__Assignment__
The reply must consist of the entire listing, reproduced exactly.

__Recorded data__
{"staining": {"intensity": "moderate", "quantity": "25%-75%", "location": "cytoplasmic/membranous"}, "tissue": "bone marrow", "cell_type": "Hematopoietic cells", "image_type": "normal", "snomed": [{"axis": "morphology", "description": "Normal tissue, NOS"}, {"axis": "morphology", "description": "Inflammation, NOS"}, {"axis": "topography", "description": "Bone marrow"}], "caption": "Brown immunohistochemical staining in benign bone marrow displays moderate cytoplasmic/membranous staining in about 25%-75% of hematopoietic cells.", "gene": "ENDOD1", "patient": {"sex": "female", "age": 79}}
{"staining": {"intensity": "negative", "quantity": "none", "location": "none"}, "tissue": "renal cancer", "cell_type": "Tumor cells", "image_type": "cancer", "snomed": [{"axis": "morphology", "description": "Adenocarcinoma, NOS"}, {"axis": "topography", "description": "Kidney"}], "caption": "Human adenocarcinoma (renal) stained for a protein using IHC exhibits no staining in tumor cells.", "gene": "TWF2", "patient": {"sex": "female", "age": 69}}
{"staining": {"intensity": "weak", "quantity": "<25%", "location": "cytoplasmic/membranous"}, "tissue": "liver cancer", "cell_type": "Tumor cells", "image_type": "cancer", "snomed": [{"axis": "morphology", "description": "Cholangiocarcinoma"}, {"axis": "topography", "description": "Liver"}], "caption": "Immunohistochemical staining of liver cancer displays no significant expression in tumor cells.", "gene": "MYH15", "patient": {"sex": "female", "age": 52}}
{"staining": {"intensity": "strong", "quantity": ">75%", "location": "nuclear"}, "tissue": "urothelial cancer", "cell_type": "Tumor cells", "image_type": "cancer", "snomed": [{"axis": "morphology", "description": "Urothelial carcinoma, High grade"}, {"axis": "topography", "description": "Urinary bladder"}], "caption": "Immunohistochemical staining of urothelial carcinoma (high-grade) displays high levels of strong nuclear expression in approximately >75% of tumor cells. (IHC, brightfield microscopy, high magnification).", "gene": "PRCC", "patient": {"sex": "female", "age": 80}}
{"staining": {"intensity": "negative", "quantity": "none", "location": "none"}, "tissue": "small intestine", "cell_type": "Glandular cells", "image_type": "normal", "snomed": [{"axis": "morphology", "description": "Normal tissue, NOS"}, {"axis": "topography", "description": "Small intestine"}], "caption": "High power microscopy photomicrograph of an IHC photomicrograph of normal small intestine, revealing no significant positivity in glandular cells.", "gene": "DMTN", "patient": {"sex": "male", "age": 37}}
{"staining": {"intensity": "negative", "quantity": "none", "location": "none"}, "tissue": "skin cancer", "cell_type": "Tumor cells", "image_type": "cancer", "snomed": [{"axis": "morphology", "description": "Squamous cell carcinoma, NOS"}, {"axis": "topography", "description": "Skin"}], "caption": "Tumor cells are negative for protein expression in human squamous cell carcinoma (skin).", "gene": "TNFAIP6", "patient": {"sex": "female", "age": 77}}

__Answer for the task__
{"staining": {"intensity": "moderate", "quantity": "25%-75%", "location": "cytoplasmic/membranous"}, "tissue": "bone marrow", "cell_type": "Hematopoietic cells", "image_type": "normal", "snomed": [{"axis": "morphology", "description": "Normal tissue, NOS"}, {"axis": "morphology", "description": "Inflammation, NOS"}, {"axis": "topography", "description": "Bone marrow"}], "caption": "Brown immunohistochemical staining in benign bone marrow displays moderate cytoplasmic/membranous staining in about 25%-75% of hematopoietic cells.", "gene": "ENDOD1", "patient": {"sex": "female", "age": 79}}
{"staining": {"intensity": "negative", "quantity": "none", "location": "none"}, "tissue": "renal cancer", "cell_type": "Tumor cells", "image_type": "cancer", "snomed": [{"axis": "morphology", "description": "Adenocarcinoma, NOS"}, {"axis": "topography", "description": "Kidney"}], "caption": "Human adenocarcinoma (renal) stained for a protein using IHC exhibits no staining in tumor cells.", "gene": "TWF2", "patient": {"sex": "female", "age": 69}}
{"staining": {"intensity": "weak", "quantity": "<25%", "location": "cytoplasmic/membranous"}, "tissue": "liver cancer", "cell_type": "Tumor cells", "image_type": "cancer", "snomed": [{"axis": "morphology", "description": "Cholangiocarcinoma"}, {"axis": "topography", "description": "Liver"}], "caption": "Immunohistochemical staining of liver cancer displays no significant expression in tumor cells.", "gene": "MYH15", "patient": {"sex": "female", "age": 52}}
{"staining": {"intensity": "strong", "quantity": ">75%", "location": "nuclear"}, "tissue": "urothelial cancer", "cell_type": "Tumor cells", "image_type": "cancer", "snomed": [{"axis": "morphology", "description": "Urothelial carcinoma, High grade"}, {"axis": "topography", "description": "Urinary bladder"}], "caption": "Immunohistochemical staining of urothelial carcinoma (high-grade) displays high levels of strong nuclear expression in approximately >75% of tumor cells. (IHC, brightfield microscopy, high magnification).", "gene": "PRCC", "patient": {"sex": "female", "age": 80}}
{"staining": {"intensity": "negative", "quantity": "none", "location": "none"}, "tissue": "small intestine", "cell_type": "Glandular cells", "image_type": "normal", "snomed": [{"axis": "morphology", "description": "Normal tissue, NOS"}, {"axis": "topography", "description": "Small intestine"}], "caption": "High power microscopy photomicrograph of an IHC photomicrograph of normal small intestine, revealing no significant positivity in glandular cells.", "gene": "DMTN", "patient": {"sex": "male", "age": 37}}
{"staining": {"intensity": "negative", "quantity": "none", "location": "none"}, "tissue": "skin cancer", "cell_type": "Tumor cells", "image_type": "cancer", "snomed": [{"axis": "morphology", "description": "Squamous cell carcinoma, NOS"}, {"axis": "topography", "description": "Skin"}], "caption": "Tumor cells are negative for protein expression in human squamous cell carcinoma (skin).", "gene": "TNFAIP6", "patient": {"sex": "female", "age": 77}}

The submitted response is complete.